I will build off Efficient-CapsNet, which seems to leverage the speed of attention with Capsule Networks' ability to recognize object by parts and position. Especially when using the CapsNet version proposed in Hinton's 2018 paper "MATRIX CAPSULES WITH EM ROUTING", the position of objects are build into the network.

Currently the plans for this repo are as follows:

  1. Adept code to run as a ROS1 node. This allows for testing in real life during development
  2. Adept code to use less memory. Current implementation cannot run on my Laptop due to the size of smallNORB dataset (after preprocessing)
  3. Implement Matrix Capsules (excluding the EM routing - assuming attention works faster. Optional: implement EM routing as well to compare). The Matrix Capsules are supposed to hold objects' poses.
  4. Change the architecture so that the network works on sequential data. I am expecting that attention, combined with the knowledge of previous time steps, should result in a network that is able to track objects using minimal computation.

To run the ROS1 nodes:

image_publisher

The image publisher can be used to publish pre-recorded images or those from a dataset.
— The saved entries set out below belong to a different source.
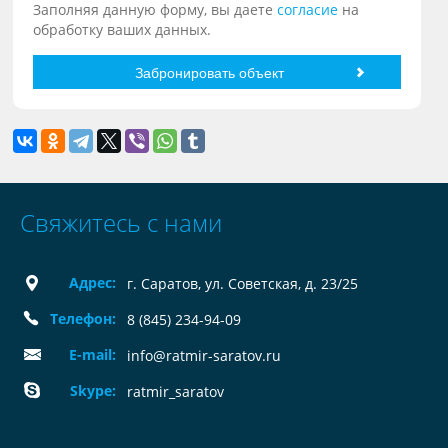
Заполняя данную форму, вы даете
согласие
на
обработку ваших данных.
Свяжитесь с нами
Адрес:
г. Саратов, ул. Советская, д. 23/25
Телефон:
8 (845) 234-94-09
E-mail:
info@ratmir-saratov.ru
Skype:
ratmir_saratov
By default, the node will publish MNIST images at a rate of 1 image per second, and it will print the corresponding label. For other images you will have to change the code. To run the node, perform the following steps:

mamba activate ros_env  # Your environment may differ, just make sure to activate the correct environment
source devel/setup.bash  # Run this in the top level of your workspace
roscore

In a new terminal:
mamba activate ros_env  # Your environment may differ, just make sure to activate the correct environment
source devel/setup.bash  # Run this in the top level of your workspace
rosrun mirte_efficient_capsnet image_publisher.py 

In a new terminal:
mamba activate ros_env  # Your environment may differ, just make sure to activate the correct environment
source devel/setup.bash  # Run this in the top level of your workspace
rosrun mirte_efficient_capsnet efficient_capsnet.py 

You should now see something along these lines in the second terminal (the one with image_publisher.py):

[INFO] [1725864223.522505]: Published an MNIST image with label: 7
[INFO] [1725864225.522887]: Published an MNIST image with label: 2
[INFO] [1725864227.523300]: Published an MNIST image with label: 1 
[INFO] [1725864227.523300]: Published an MNIST image with label: 0 
[INFO] [1725864227.523300]: Published an MNIST image with label: 4

After a little while and a lot of info, you should see something along these lines in the third terminal (the one with efficient_capsnet.py). Note that a lot of information is printed first, not shown here. Currently, this only works for the MNIST dataset (so it works with the image_publisher), but other models and inputs can be swapped easily by editting the code for the node and rebuilding the repository.

1/1 [==============================] - 1s 1s/step
[INFO] [1726222682.469097]: Predicted number: 2
1/1 [==============================] - 0s 20ms/step
[INFO] [1726222683.303210]: Predicted number: 1
1/1 [==============================] - 0s 18ms/step
[INFO] [1726222685.304631]: Predicted number: 0
1/1 [==============================] - 0s 18ms/step
[INFO] [1726222687.314275]: Predicted number: 4